Ray’s decision is not taken well by his family, especially his daughter, Kate (Christina Applegate), who digs her heals in against the idea. His pragmatic wife, Estelle (Mary Kay Place), is used to her husband’s ways and insists on going along for the country-crossing ride. Kate refuses to allow a stranger to do the driving, which was Ray’s plan, and volunteers the services of her husband, Brian (Billy Crudup), much against his will. Kate’s plan is that Brian will make Ray see reason and come back home.
Third-time feature director Joel David Moore and first-time scripter Andrew Eisen come up with a routine melodrama about a man, nearing the end of his long life, who decides to take control of that end. Ray’s decision, which is solely his, is not the personal choice he thinks. The family, even Estelle who knows Ray so well, is not going to let it happen as they, over the course of the road trip, work hard to change his mind. Events that transpire once they reach Oregon will, though, change them all.
The caliber of the cast helps make “Youth in Oregon” a cut above what the been-there-before story deserves, although none stands out in this family drama and road trip. The road trip part does have its comic elements of family in close quarters for an extended time, tempering the somber subject of death. I give it a C+.
Raymond Engersol (Frank Langella) and his wife Estelle (Mary Kay Place) have moved into his daughter Kate's (Christina Applegate) house while he recovers from the open heart surgery he had following a heart attack. When his doctor informs him he'll have to have more surgery, Raymond announces to his family during his 80th birthday celebration that he no longer wishes to live and will go to Oregon for assisted suicide in "Youth in Oregon."
This family comedy from director Joel David Moore gets by on the talents of its cast and a few humorous moments from writer Andrew Eisen, but on the whole it's weak tea, having been done before and better (see last year's "Last Cab to Darwin" for just one example). There is no surprise as to where this one is heading other than the jolt of a late breaking marital miscommunication that stretches credulity.

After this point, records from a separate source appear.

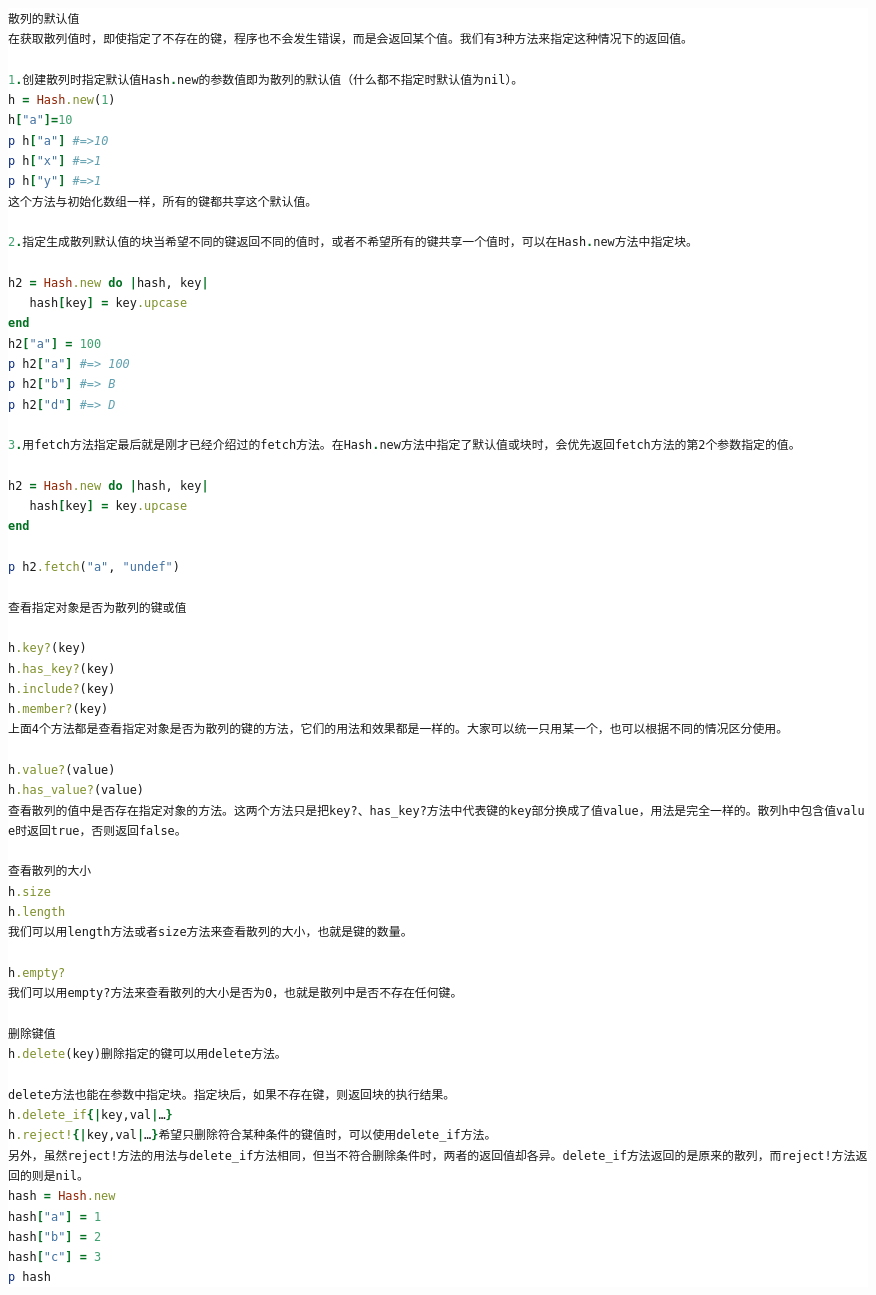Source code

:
 ```ruby
散列的默认值
在获取散列值时，即使指定了不存在的键，程序也不会发生错误，而是会返回某个值。我们有3种方法来指定这种情况下的返回值。

1.创建散列时指定默认值Hash.new的参数值即为散列的默认值（什么都不指定时默认值为nil）。
h = Hash.new(1)
h["a"]=10
p h["a"] #=>10
p h["x"] #=>1
p h["y"] #=>1
这个方法与初始化数组一样，所有的键都共享这个默认值。

2.指定生成散列默认值的块当希望不同的键返回不同的值时，或者不希望所有的键共享一个值时，可以在Hash.new方法中指定块。

h2 = Hash.new do |hash, key|
   hash[key] = key.upcase
end
h2["a"] = 100
p h2["a"] #=> 100
p h2["b"] #=> B
p h2["d"] #=> D

3.用fetch方法指定最后就是刚才已经介绍过的fetch方法。在Hash.new方法中指定了默认值或块时，会优先返回fetch方法的第2个参数指定的值。

h2 = Hash.new do |hash, key|
   hash[key] = key.upcase
end

p h2.fetch("a", "undef")

查看指定对象是否为散列的键或值

h.key?(key)
h.has_key?(key)
h.include?(key)
h.member?(key)
上面4个方法都是查看指定对象是否为散列的键的方法，它们的用法和效果都是一样的。大家可以统一只用某一个，也可以根据不同的情况区分使用。

h.value?(value)
h.has_value?(value)
查看散列的值中是否存在指定对象的方法。这两个方法只是把key?、has_key?方法中代表键的key部分换成了值value，用法是完全一样的。散列h中包含值value时返回true，否则返回false。

查看散列的大小
h.size
h.length
我们可以用length方法或者size方法来查看散列的大小，也就是键的数量。

h.empty?
我们可以用empty?方法来查看散列的大小是否为0，也就是散列中是否不存在任何键。

删除键值
h.delete(key)删除指定的键可以用delete方法。

delete方法也能在参数中指定块。指定块后，如果不存在键，则返回块的执行结果。
h.delete_if{|key,val|…}
h.reject!{|key,val|…}希望只删除符合某种条件的键值时，可以使用delete_if方法。
另外，虽然reject!方法的用法与delete_if方法相同，但当不符合删除条件时，两者的返回值却各异。delete_if方法返回的是原来的散列，而reject!方法返回的则是nil。
hash = Hash.new
hash["a"] = 1
hash["b"] = 2
hash["c"] = 3
p hash

```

Kate is beside herself with her father's news while Estelle seems to take it in deadpan stride. Raymond's daughter insists that her husband Brian (Billy Crudup) drive him, buying the family time to talk dad out of his decision. Brian's already had enough of his in-law, but the odd couple set off, Kate's plan that they include an unannounced visit to brother Danny (Josh Lucas), estranged from his father, to shore up opposition.
Frank Langella has been enjoying a late career resurgence and his Raymond is a surface curmudgeon who stops to enjoy the roses when no one's looking (these quiet scenes are among the best in the film). Mary Kay Place's resigned sarcasm and Crudup's exasperated comebacks buoy the film to its final destination. But this divided family's problems are resolved all too easily, Raymond's crisis an overblown catalyst.